▶ **Exercise**
Go through the data below and gather each line containing "mogen".

Stored records
=== Begin Enclosure ===

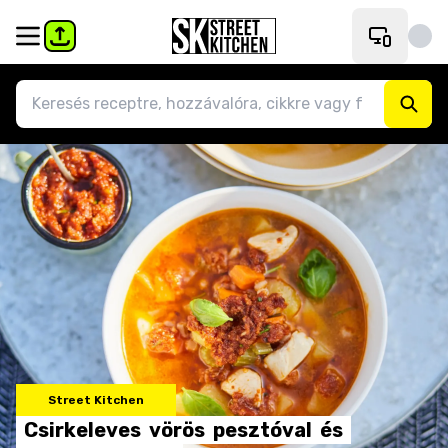
Street Kitchen
Csirkeleves
vörös
pesztóval
és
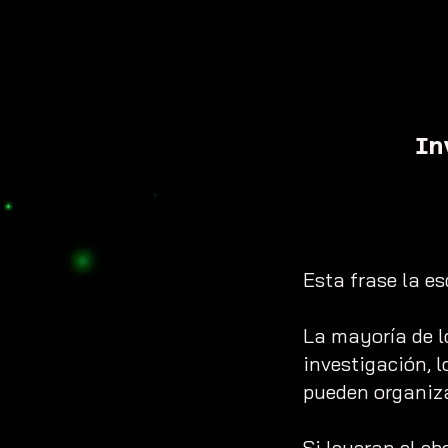
In
Esta frase la es
La mayoría de l
investigación, 
pueden organizar
Si leyeran el eb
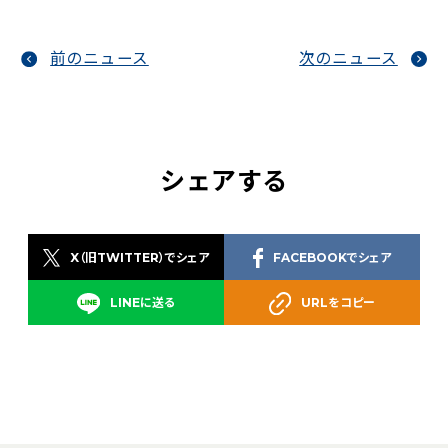
前のニュース
次のニュース
シェアする
X（旧TWITTER）でシェア
FACEBOOKでシェア
LINEに送る
URLをコピー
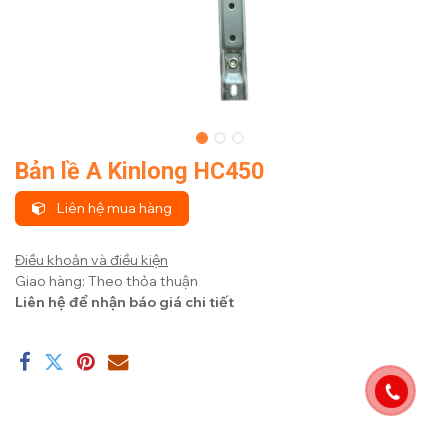
Bản lề A Kinlong HC450
Liên hệ mua hàng
Điều khoản và điều kiện
Giao hàng: Theo thỏa thuận
Liên hệ để nhận báo giá chi tiết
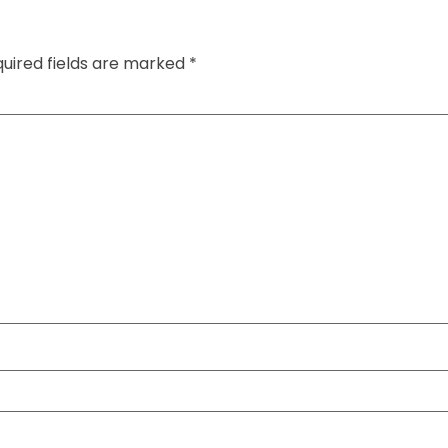
uired fields are marked
*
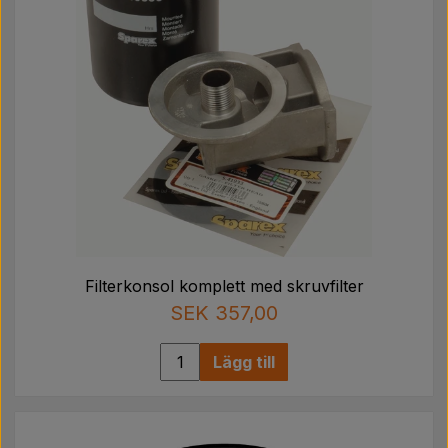
Filterkonsol komplett med skruvfilter
SEK 357,00
Lägg till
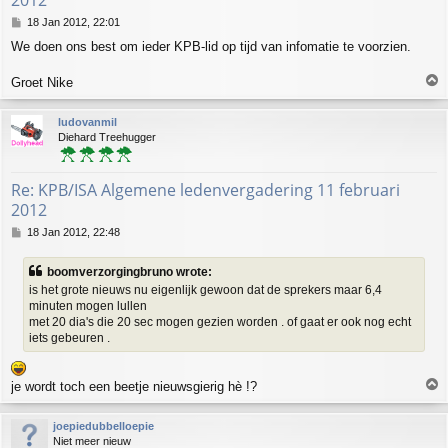
2012
P
18 Jan 2012, 22:01
o
We doen ons best om ieder KPB-lid op tijd van infomatie te voorzien.
s
t
T
Groet Nike
o
p
ludovanmil
Diehard Treehugger
Re: KPB/ISA Algemene ledenvergadering 11 februari
2012
P
18 Jan 2012, 22:48
o
s
boomverzorgingbruno wrote:
t
is het grote nieuws nu eigenlijk gewoon dat de sprekers maar 6,4
minuten mogen lullen
met 20 dia's die 20 sec mogen gezien worden . of gaat er ook nog echt
iets gebeuren .
T
je wordt toch een beetje nieuwsgierig hè !?
o
p
joepiedubbelloepie
Niet meer nieuw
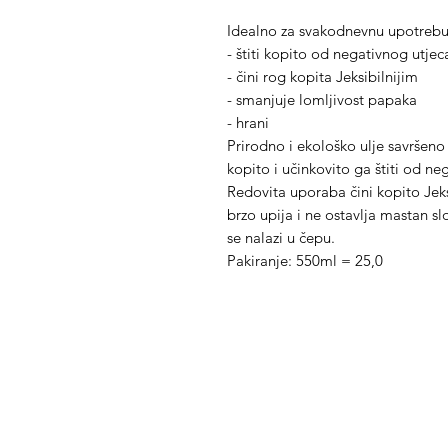
Idealno za svakodnevnu upotrebu
- štiti kopito od negativnog utje
- čini rog kopita Jeksibilnijim
- smanjuje lomljivost papaka
- hrani
Prirodno i ekološko ulje savršen
kopito i učinkovito ga štiti od ne
Redovita uporaba čini kopito Jeks
brzo upija i ne ostavlja mastan s
se nalazi u čepu.
Pakiranje: 550ml = 25,0
Med Corona
K
O
coronaimed@gmail.com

=== End Enclosure ===

▶ **Expected answer**
minuten mogen lullen
met 20 dia's die 20 sec mogen gezien worden . of gaat er ook nog echt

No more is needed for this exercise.